Other people flee into the car park of Glenfada Park, which is also a courtyard-like area surrounded by flats. From a distance of approximately 50 yards, the soldiers shoot at people across the car park. Two civilians are killed and at least four others wounded. The soldiers pass through the car park and out the other side. Some soldiers exit the southwest corner, where they shoot and kill two civilians. The remainder exit the southeast corner and shoot four more civilians, killing two.

Only about ten minutes elapse between the time soldiers first drive into the Bogside and the time the last of the civilians is shot. Under the command of Major Ted Loden, more than 100 rounds are fired by the soldiers.
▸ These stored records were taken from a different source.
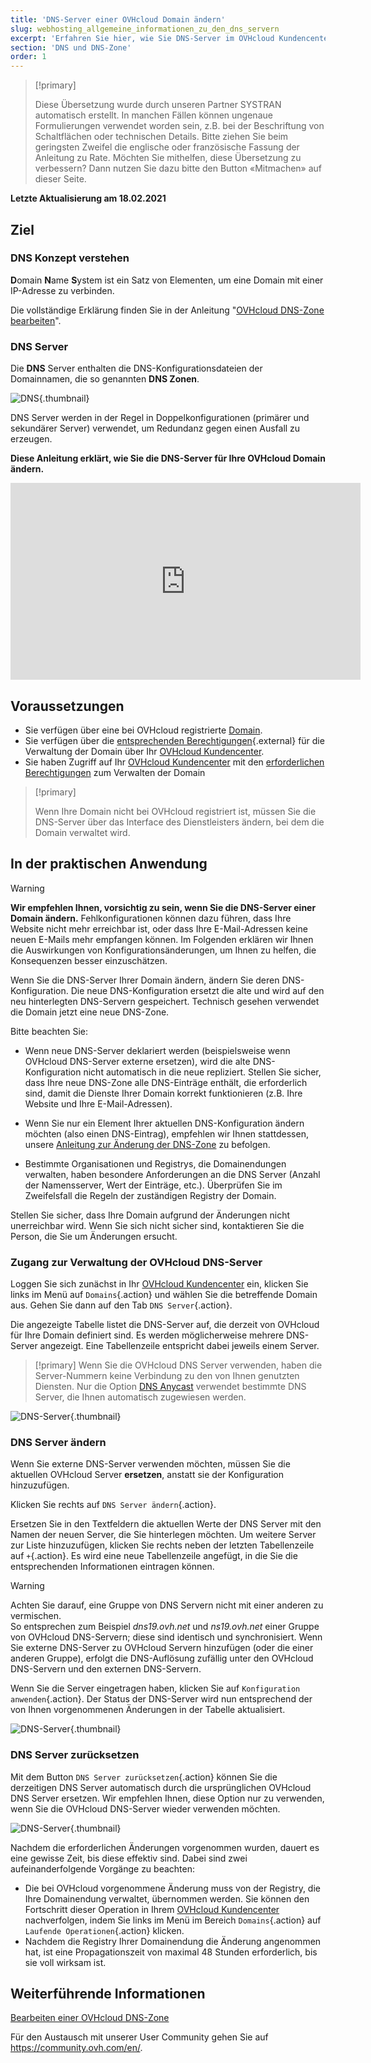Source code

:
 ```yaml
---
title: 'DNS-Server einer OVHcloud Domain ändern'
slug: webhosting_allgemeine_informationen_zu_den_dns_servern
excerpt: 'Erfahren Sie hier, wie Sie DNS-Server im OVHcloud Kundencenter bearbeiten'
section: 'DNS und DNS-Zone'
order: 1
---
```


> [!primary]
>
> Diese Übersetzung wurde durch unseren Partner SYSTRAN automatisch erstellt. In manchen Fällen können ungenaue Formulierungen verwendet worden sein, z.B. bei der Beschriftung von Schaltflächen oder technischen Details. Bitte ziehen Sie beim geringsten Zweifel die englische oder französische Fassung der Anleitung zu Rate. Möchten Sie mithelfen, diese Übersetzung zu verbessern? Dann nutzen Sie dazu bitte den Button «Mitmachen» auf dieser Seite.
>

**Letzte Aktualisierung am 18.02.2021**

## Ziel

### DNS Konzept verstehen 

**D**omain **N**ame **S**ystem ist ein Satz von Elementen, um eine Domain mit einer IP-Adresse zu verbinden.

Die vollständige Erklärung finden Sie in der Anleitung "[OVHcloud DNS-Zone bearbeiten](../webhosting_bearbeiten_der_dns_zone/#understanddns)".

### DNS Server 

Die **DNS** Server enthalten die DNS-Konfigurationsdateien der Domainnamen, die so genannten **DNS Zonen**.

![DNS](images/dnsserver.png){.thumbnail}

DNS Server werden in der Regel in Doppelkonfigurationen (primärer und sekundärer Server) verwendet, um Redundanz gegen einen Ausfall zu erzeugen.

**Diese Anleitung erklärt, wie Sie die DNS-Server für Ihre OVHcloud Domain ändern.**

<iframe width="560" height="315" src="https://www.youtube-nocookie.com/embed/BvrUi26ShzI" frameborder="0" allow="accelerometer; autoplay; clipboard-write; encrypted-media; gyroscope; picture-in-picture" allowfullscreen></iframe>

## Voraussetzungen

- Sie verfügen über eine bei OVHcloud registrierte [Domain](https://www.ovh.de/domains/).
- Sie verfügen über die [entsprechenden Berechtigungen](../../customer/verwaltung-der-kontakte/){.external} für die Verwaltung der Domain über Ihr [OVHcloud Kundencenter](https://www.ovh.com/auth/?action=gotomanager&from=https://www.ovh.de/&ovhSubsidiary=de).
- Sie haben Zugriff auf Ihr [OVHcloud Kundencenter](https://www.ovh.com/auth/?action=gotomanager&from=https://www.ovh.de/&ovhSubsidiary=de
) mit den [erforderlichen Berechtigungen](../../customer/verwaltung-der-kontakte/) zum Verwalten der Domain

> [!primary]
>
> Wenn Ihre Domain nicht bei OVHcloud registriert ist, müssen Sie die DNS-Server über das Interface des Dienstleisters ändern, bei dem die Domain verwaltet wird.
>

## In der praktischen Anwendung

> [!warning]
>
> **Wir empfehlen Ihnen, vorsichtig zu sein, wenn Sie die DNS-Server einer Domain ändern.** Fehlkonfigurationen können dazu führen, dass Ihre Website nicht mehr erreichbar ist, oder dass Ihre E-Mail-Adressen keine neuen E-Mails mehr empfangen können. Im Folgenden erklären wir Ihnen die Auswirkungen von Konfigurationsänderungen, um Ihnen zu helfen, die Konsequenzen besser einzuschätzen.
>

Wenn Sie die DNS-Server Ihrer Domain ändern, ändern Sie deren DNS-Konfiguration. Die neue DNS-Konfiguration ersetzt die alte und wird auf den neu hinterlegten DNS-Servern gespeichert. Technisch gesehen verwendet die Domain jetzt eine neue DNS-Zone.

Bitte beachten Sie:

- Wenn neue DNS-Server deklariert werden (beispielsweise wenn OVHcloud DNS-Server externe ersetzen), wird die alte DNS-Konfiguration nicht automatisch in die neue repliziert. Stellen Sie sicher, dass Ihre neue DNS-Zone alle DNS-Einträge enthält, die erforderlich sind, damit die Dienste Ihrer Domain korrekt funktionieren (z.B. Ihre Website und Ihre E-Mail-Adressen).

- Wenn Sie nur ein Element Ihrer aktuellen DNS-Konfiguration ändern möchten (also einen DNS-Eintrag), empfehlen wir Ihnen stattdessen, unsere [Anleitung zur Änderung der DNS-Zone](../webhosting_bearbeiten_der_dns_zone/) zu befolgen.

- Bestimmte Organisationen und Registrys, die Domainendungen verwalten, haben besondere Anforderungen an die DNS Server (Anzahl der Namensserver, Wert der Einträge, etc.). Überprüfen Sie im Zweifelsfall die Regeln der zuständigen Registry der Domain.

Stellen Sie sicher, dass Ihre Domain aufgrund der Änderungen nicht unerreichbar wird. Wenn Sie sich nicht sicher sind, kontaktieren Sie die Person, die Sie um Änderungen ersucht.


### Zugang zur Verwaltung der OVHcloud DNS-Server

Loggen Sie sich zunächst in Ihr [OVHcloud Kundencenter](https://www.ovh.com/auth/?action=gotomanager&from=https://www.ovh.de/&ovhSubsidiary=de) ein, klicken Sie links im Menü auf `Domains`{.action} und wählen Sie die betreffende Domain aus. Gehen Sie dann auf den Tab `DNS Server`{.action}.

Die angezeigte Tabelle listet die DNS-Server auf, die derzeit von OVHcloud für Ihre Domain definiert sind. Es werden möglicherweise mehrere DNS-Server angezeigt. Eine Tabellenzeile entspricht dabei jeweils einem Server.

> [!primary]
> Wenn Sie die OVHcloud DNS Server verwenden, haben die Server-Nummern keine Verbindung zu den von Ihnen genutzten Diensten. Nur die Option [DNS Anycast](https://www.ovh.de/domains/dns-anycast/) verwendet bestimmte DNS Server, die Ihnen automatisch zugewiesen werden.

![DNS-Server](images/edit-dns-server-ovh-step1.png){.thumbnail}

### DNS Server ändern

Wenn Sie externe DNS-Server verwenden möchten, müssen Sie die aktuellen OVHcloud Server **ersetzen**, anstatt sie der Konfiguration hinzuzufügen. 

Klicken Sie rechts auf `DNS Server ändern`{.action}.

Ersetzen Sie in den Textfeldern die aktuellen Werte der DNS Server mit den Namen der neuen Server, die Sie hinterlegen möchten. Um weitere Server zur Liste hinzuzufügen, klicken Sie rechts neben der letzten Tabellenzeile auf `+`{.action}. Es wird eine neue Tabellenzeile angefügt, in die Sie die entsprechenden Informationen eintragen können.

> [!warning]
>
> Achten Sie darauf, eine Gruppe von DNS Servern nicht mit einer anderen zu vermischen.<br>
> So entsprechen zum Beispiel *dns19.ovh.net* und *ns19.ovh.net* einer Gruppe von OVHcloud DNS-Servern; diese sind identisch und synchronisiert. Wenn Sie externe DNS-Server zu OVHcloud Servern hinzufügen (oder die einer anderen Gruppe), erfolgt die DNS-Auflösung zufällig unter den OVHcloud DNS-Servern und den externen DNS-Servern.

Wenn Sie die Server eingetragen haben, klicken Sie auf `Konfiguration anwenden`{.action}. Der Status der DNS-Server wird nun entsprechend der von Ihnen vorgenommenen Änderungen in der Tabelle aktualisiert.

![DNS-Server](images/edit-dns-server-ovh-step2.png){.thumbnail}

### DNS Server zurücksetzen 

Mit dem Button `DNS Server zurücksetzen`{.action} können Sie die derzeitigen DNS Server automatisch durch die ursprünglichen OVHcloud DNS Server ersetzen. Wir empfehlen Ihnen, diese Option nur zu verwenden, wenn Sie die OVHcloud DNS-Server wieder verwenden möchten. 

![DNS-Server](images/edit-dns-server-ovh-step3.png){.thumbnail}

Nachdem die erforderlichen Änderungen vorgenommen wurden, dauert es eine gewisse Zeit, bis diese effektiv sind. Dabei sind zwei aufeinanderfolgende Vorgänge zu beachten:

- Die bei OVHcloud vorgenommene Änderung muss von der Registry, die Ihre Domainendung verwaltet, übernommen werden. Sie können den Fortschritt dieser Operation in Ihrem [OVHcloud Kundencenter](https://www.ovh.com/auth/?action=gotomanager&from=https://www.ovh.de/&ovhSubsidiary=de) nachverfolgen, indem Sie links im Menü im Bereich `Domains`{.action} auf `Laufende Operationen`{.action} klicken.
- Nachdem die Registry Ihrer Domainendung die Änderung angenommen hat, ist eine Propagationszeit von maximal 48 Stunden erforderlich, bis sie voll wirksam ist.

## Weiterführende Informationen

[Bearbeiten einer OVHcloud DNS-Zone](../webhosting_bearbeiten_der_dns_zone/)

Für den Austausch mit unserer User Community gehen Sie auf <https://community.ovh.com/en/>.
Some of those shot are given first aid by civilian volunteers, either on the scene or after being carried into nearby homes. The first ambulances arrive at 4:28 PM. The injured are then driven to the hospital, either in civilian cars or in ambulances. The three boys killed at the rubble barricade are driven to hospital by the paratroopers after, as witnesses claim, they lifted the bodies by the hands and feet and dumped them in the back of their vehicle as if they were “pieces of meat.”

In April 1972, the British government releases a report exonerating British troops from any illegal actions during the protest. The shootings act as a rallying call for the Irish Republican Army (IRA) as their numbers swell and Irish indignation over Britain’s Northern Ireland policies grow. As a result, Britain increases its military presence in the North while removing any vestige of Northern self-rule. On July 21, 1972, the IRA explode 20 bombs simultaneously in Belfast, killing British military personnel and a number of civilians. Britain responds by instituting a new court system composed of trial without jury for terrorism suspects and conviction rates exceed 90 percent. No criminal charges have ever been brought against the participating members of the British military.